▶ **本文**:
○ ○ ○
水辺遍路

訪れた全国1万1,100の池やダムを独自の視点で紹介

光前寺の池(長野県駒ヶ根)

池畔にそびえる霊犬・早太郎像と三重塔

愛犬家必参! 犬界のスーパースター「早太郎」の池。

伝説の霊犬・早太郎。
山犬の血統に生まれ、はるか遠州の妖怪たちにまでその名で畏怖された犬界のスーパースターである。
ここは信州の古刹、光前寺の境内。山門から長い参道を進んだ突きあたりに池はあった。長年の早太郎ファンとしては、池畔にすっくと早太郎像がそびえるこの池にはシビれっぱなし。取り囲む木々もまっすぐ天を突き、強力な波動が立ち上っていくような爽快さに、思わず足どりも軽くなる。
ぜひとも「早太郎池」という名であれかしと心で祈りつつ、案内板を見るも、無常にも「池」と記されているだけで、特に池名はないようだった。
○ ○ ○
▶ **抽出データ**:
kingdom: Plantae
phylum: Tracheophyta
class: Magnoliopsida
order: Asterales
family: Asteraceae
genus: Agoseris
○ ○ ○
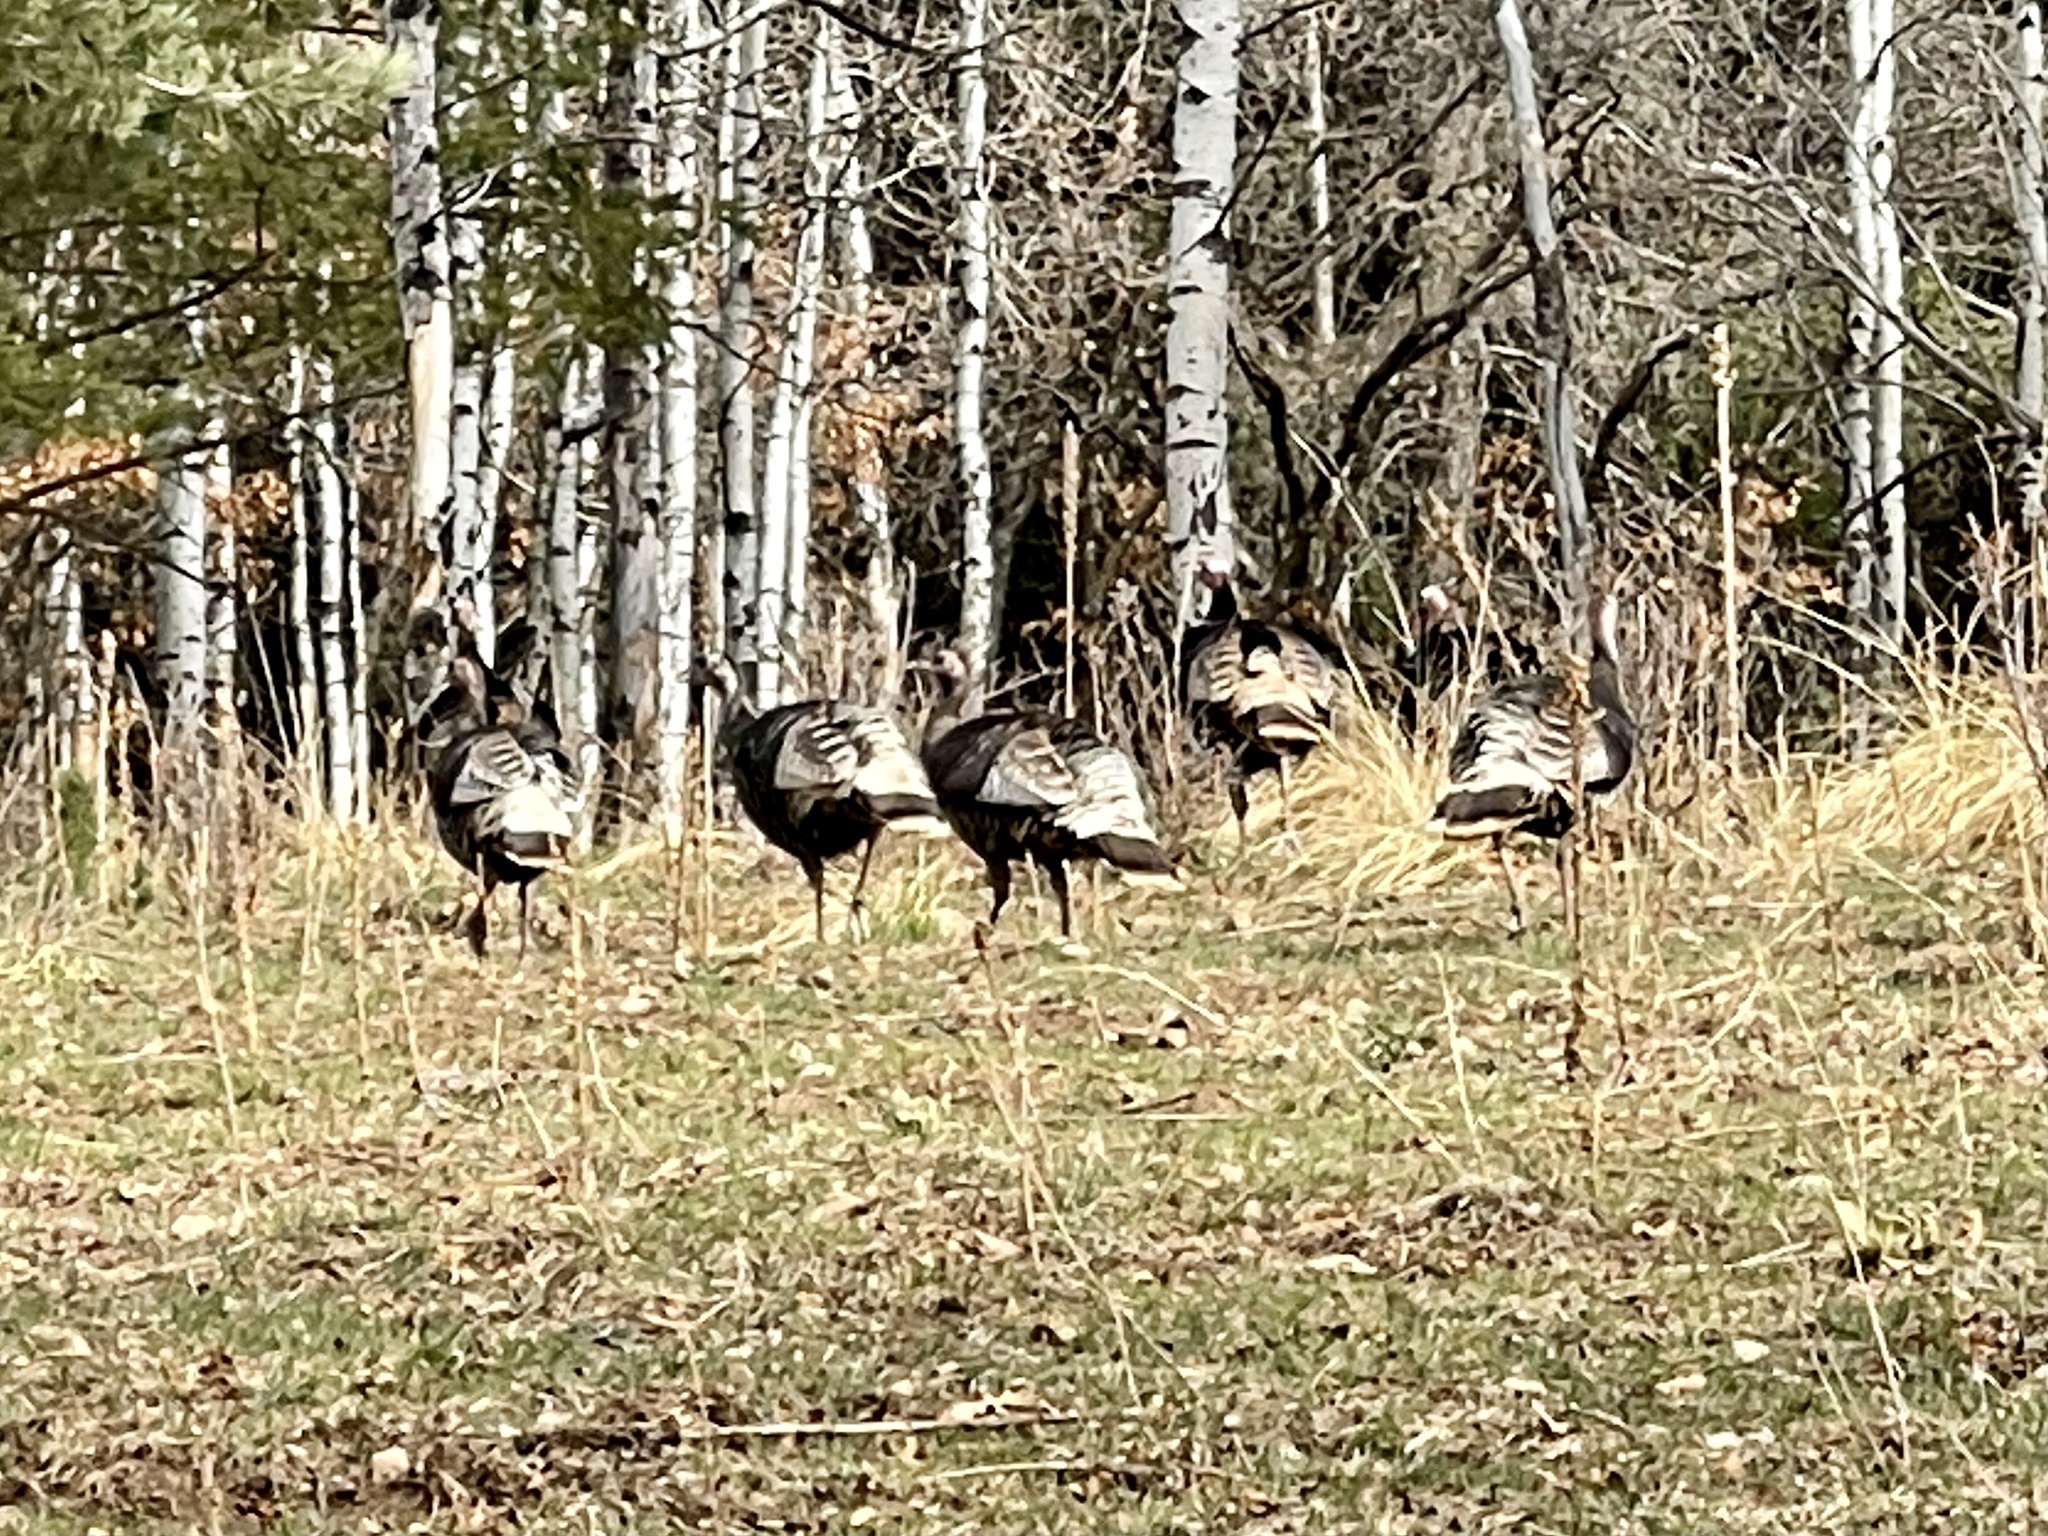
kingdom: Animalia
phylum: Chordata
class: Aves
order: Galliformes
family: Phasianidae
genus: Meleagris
○ ○ ○
▶ **取り組む課題**:
1 – 本文によると、早太郎はどんな血統に生まれたか。
2 – 本文の「山犬の血統に生まれ、はるか遠」から「ているだけで、特に池名はないようだった。」までを、両端の語句も含めて一字一句そのまま書き出すこと。

▶ **課題の解答**:
1 – 山犬の血統。

2 –
山犬の血統に生まれ、はるか遠州の妖怪たちにまでその名で畏怖された犬界のスーパースターである。
ここは信州の古刹、光前寺の境内。山門から長い参道を進んだ突きあたりに池はあった。長年の早太郎ファンとしては、池畔にすっくと早太郎像がそびえるこの池にはシビれっぱなし。取り囲む木々もまっすぐ天を突き、強力な波動が立ち上っていくような爽快さに、思わず足どりも軽くなる。
ぜひとも「早太郎池」という名であれかしと心で祈りつつ、案内板を見るも、無常にも「池」と記されているだけで、特に池名はないようだった。